Less Than Three

My rating: 5 of 5 stars

***I received a free copy of this book via Booksprout and am voluntarily leaving a review.***

Straight twin playing the part of the gay twin to win over the gay twin’s love interest. Very interesting. When I first started reading Less Than Three I thought, for some reason, the story would be written from Simon’s POV (the gay twin). What a surprise it was (to me, at least) to find it’s written from Nathan’s POV (the straight twin). A gay romance told from the straight twin’s point of view. Very, very interesting.

Whitecroft could write about any topic–seriously, anything–and I would gobble it up. Stealing Rob’s words regarding Sir Arthur Conan Doyle: “He wanted to be off writing dense historical novels that would bore the pigeon poo off a statue.” Whitecroft could write such novels, and I could be the pigeon poo…only, I wouldn’t be bored. Not by a long shot.

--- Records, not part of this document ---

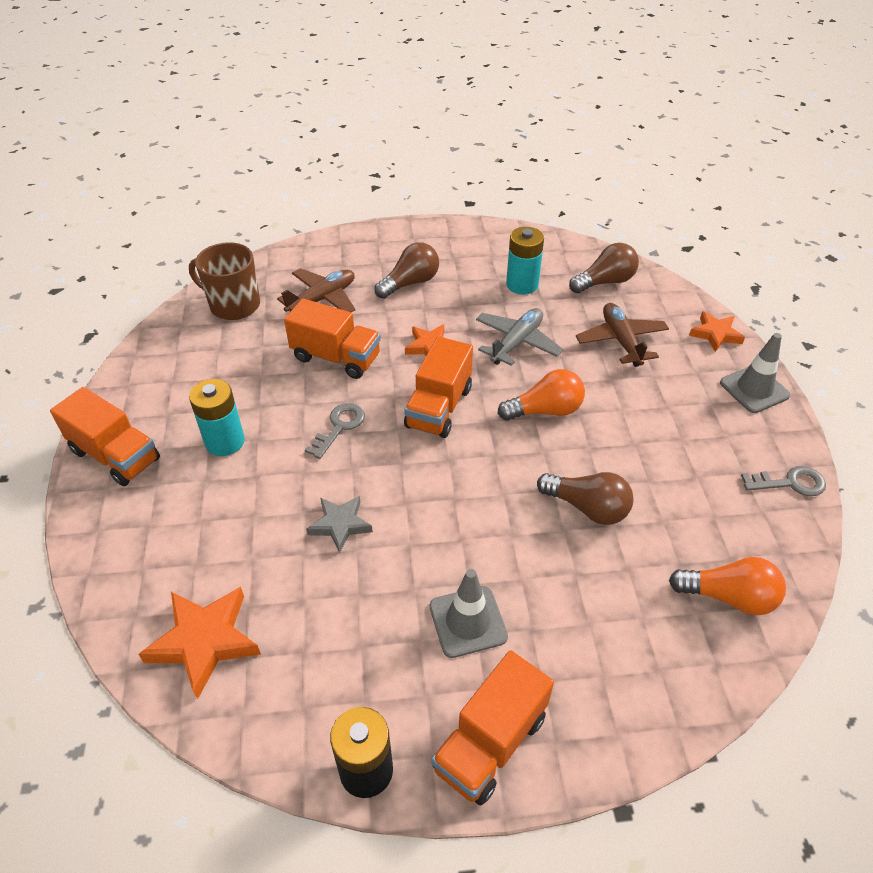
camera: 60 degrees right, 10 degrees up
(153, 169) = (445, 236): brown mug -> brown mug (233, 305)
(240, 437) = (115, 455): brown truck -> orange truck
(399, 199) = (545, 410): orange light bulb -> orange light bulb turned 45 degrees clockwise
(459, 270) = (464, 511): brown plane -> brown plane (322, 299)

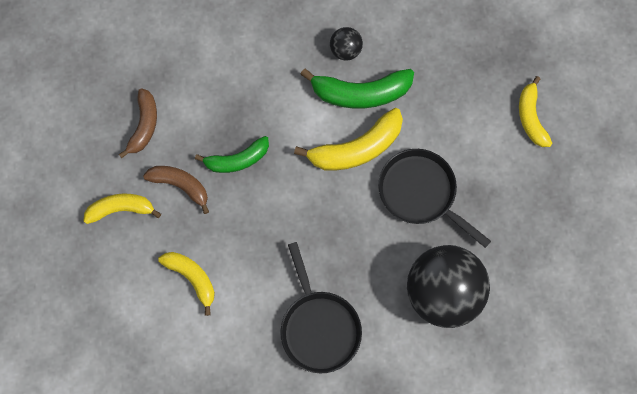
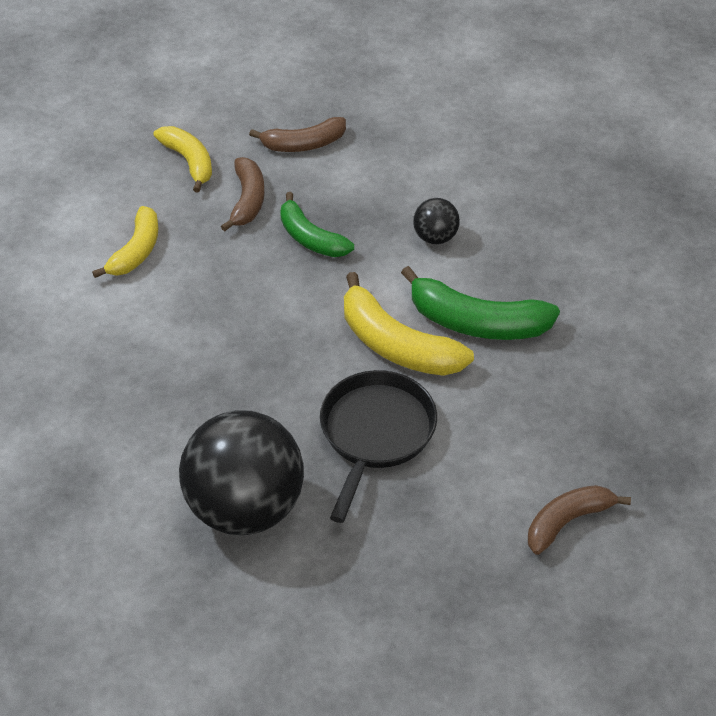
camera: 65 degrees right, 25 degrees down
(319, 327) = (131, 392): black pan -> none
(345, 50) = (525, 287): black ball -> black ball (435, 237)
(360, 93) = (476, 322): green banana -> green banana turned 45 degrees counterclockwise
(531, 117) = (567, 522): yellow banana -> brown banana

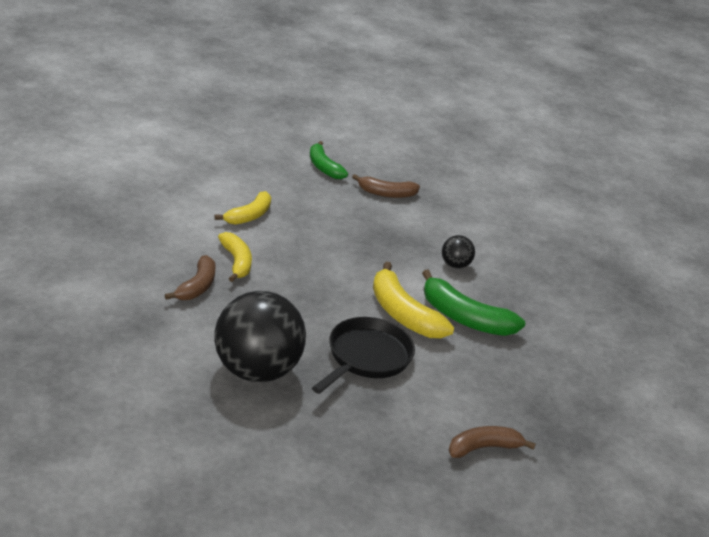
camera: 10 degrees right, 15 degrees down
(189, 162) = (306, 181): yellow banana -> yellow banana (236, 262)
(247, 200) = (335, 211): brown banana -> brown banana (197, 286)
(310, 238) = (369, 242): green banana -> green banana (324, 167)

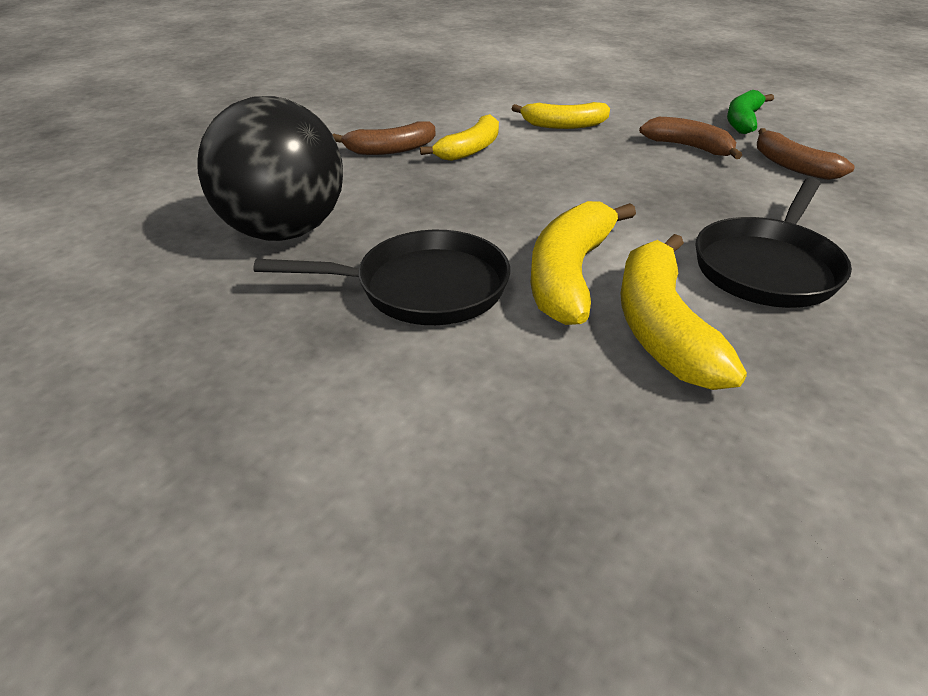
camera: 60 degrees right, 5 degrees up
(455, 265) = (767, 267): black ball -> black pan
(464, 318) = (662, 327): green banana -> yellow banana
(483, 448) = (338, 503): brown banana -> brown banana (689, 147)

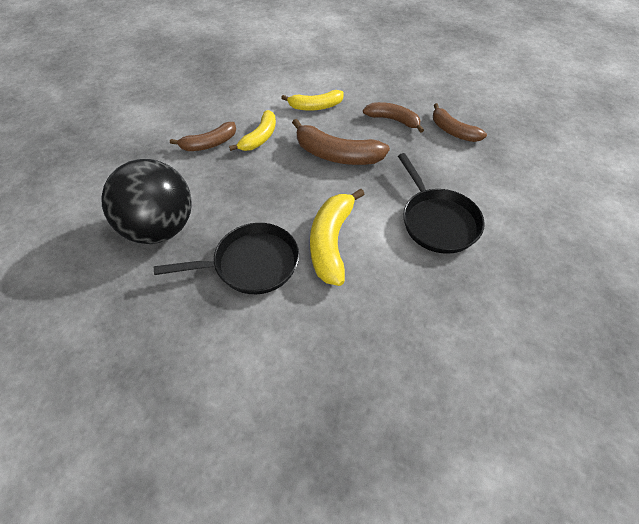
camera: 10 degrees left, 15 degrees up
(591, 176) = (336, 155): none -> brown banana
(662, 327) = (383, 275): yellow banana -> none
(743, 121) = (425, 90): green banana -> none
(767, 267) = (437, 221): black pan -> black pan turned 45 degrees counterclockwise

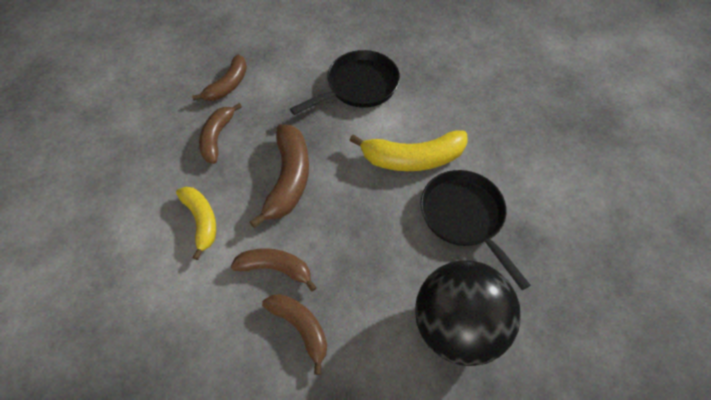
camera: 105 degrees left, 5 degrees up
(259, 138) = (275, 268): yellow banana -> brown banana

The previous books I’ve read by Whitecroft were set in the US. This one is set in England, and some of the British references escaped me. I had to Google several of the people mentioned to get an idea of what was being said. But, that’s all on me, being a dense American.

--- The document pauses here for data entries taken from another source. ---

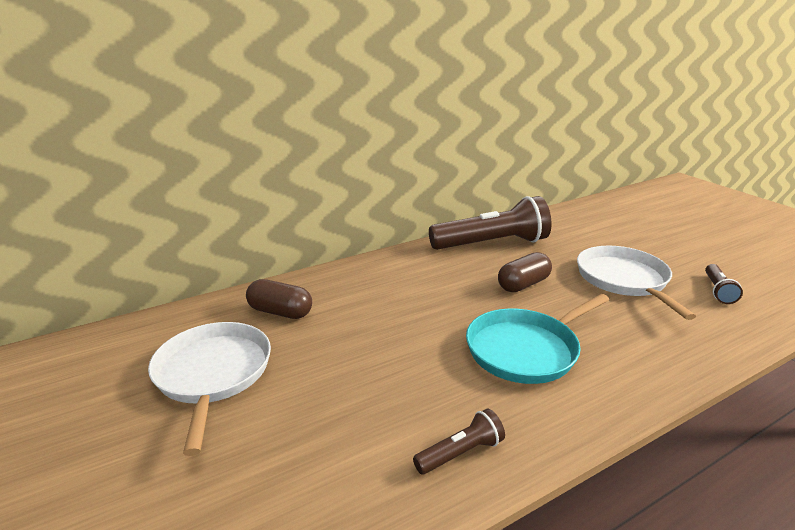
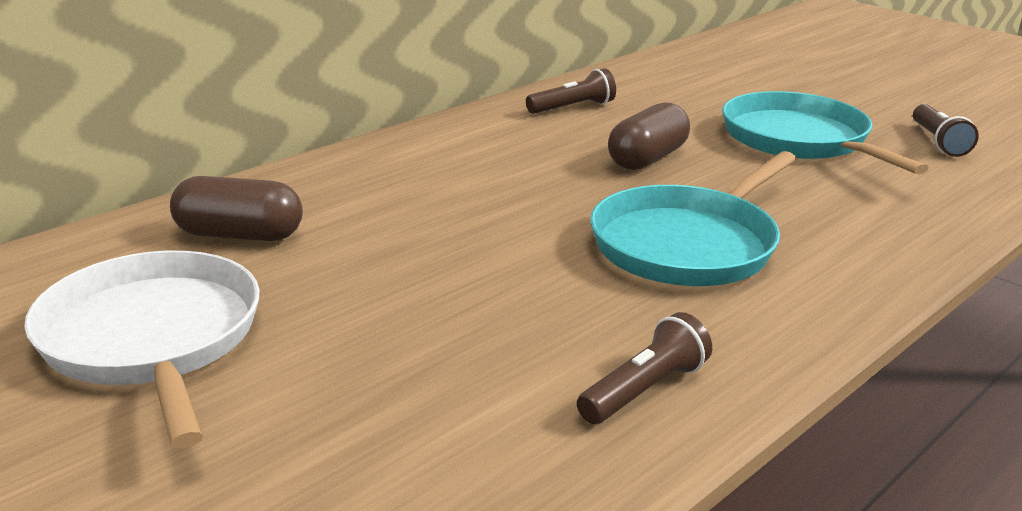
camera: 15 degrees left, 0 degrees up
(492, 244) = (572, 108): brown flashlight -> brown flashlight, size x0.45
(624, 280) = (799, 140): white pan -> turquoise pan

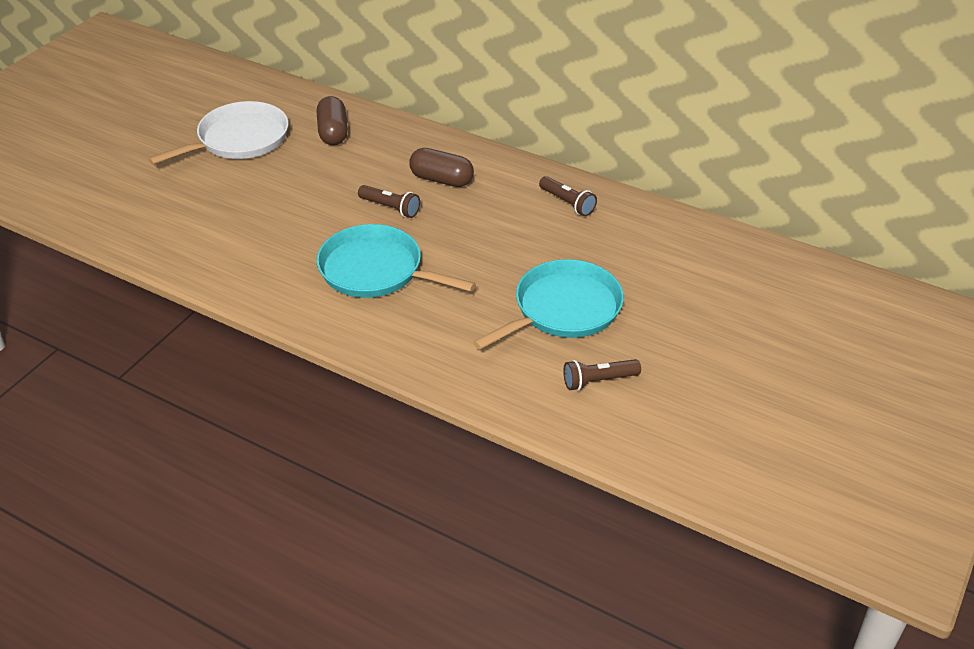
camera: 75 degrees right, 15 degrees up
(644, 390) = (232, 269): brown flashlight -> brown flashlight (390, 208)
(647, 158) = (492, 244): brown capsule -> brown capsule (441, 179)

So, the twins. They have two very distinct, individual personalities. Where Simon is as dry as unbuttered toast (“My brother’s love life–as far as I could tell–was a lot like Fifty Shades of Grey: long periods of boredom interspersed with awkward conversations about cheese and Twinings tea bags.”), Nathan is animated and funny. Nathan tells his brother, “I don’t mean to brag, but you’re good looking.”

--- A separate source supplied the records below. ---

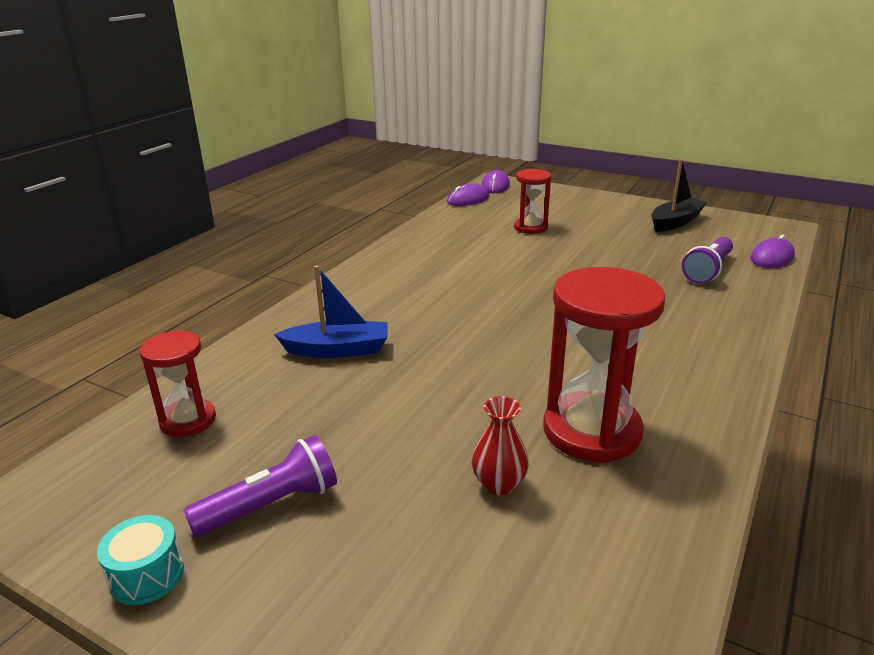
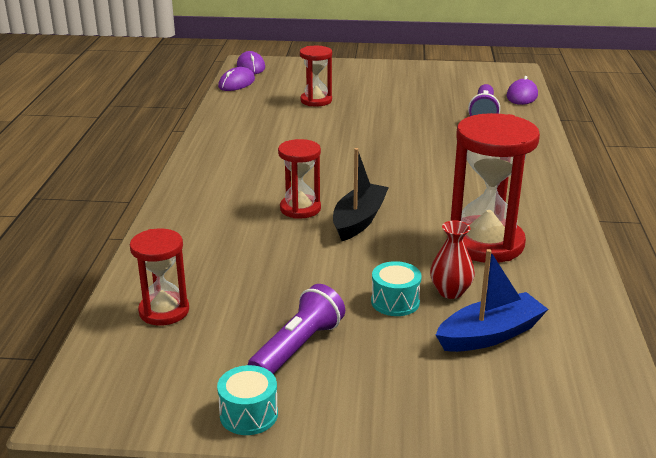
camera: 25 degrees left, 0 degrees up
(337, 350) = (240, 231): blue boat -> blue boat (490, 334)
(417, 339) = (300, 209): none -> red hourglass
(424, 478) = (395, 302): none -> turquoise drum
(675, 222) = (431, 78): black boat -> black boat (359, 220)

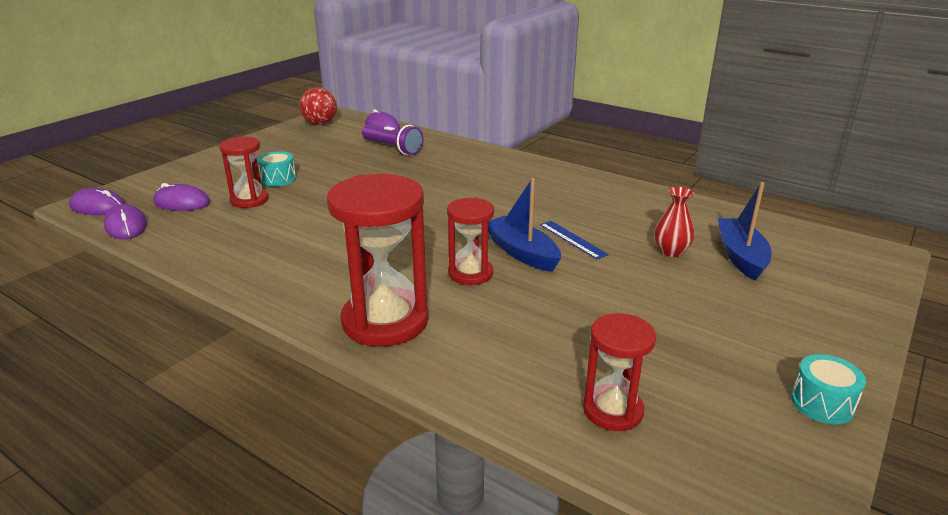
camera: 60 degrees left, 0 degrees up
(286, 84) = (182, 202): none -> purple mouse
(298, 348) = (722, 346): purple flashlight -> none
(359, 220) = (522, 253): black boat -> blue boat
(395, 302) = (672, 278): turquoise drum -> turquoise drum (278, 179)
(412, 237) = (572, 239): none -> blue ruler
(485, 243) = (608, 216): red hourglass -> red hourglass (385, 321)
(486, 73) = (320, 123): none -> red ball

I loved being in Nathan’s head for a front row seat to his unabashed realization of his feelings for Rob. And Rob was just adorable. I enjoyed their frank conversations about literature and sexuality. When questioned by Rob about his previous gay experiences, Nathan tells him, “One time I did E and it got…oral.”

Holy mackerel, this book is hilarious and sexy and emotional. I give Less Than Three a solid ten.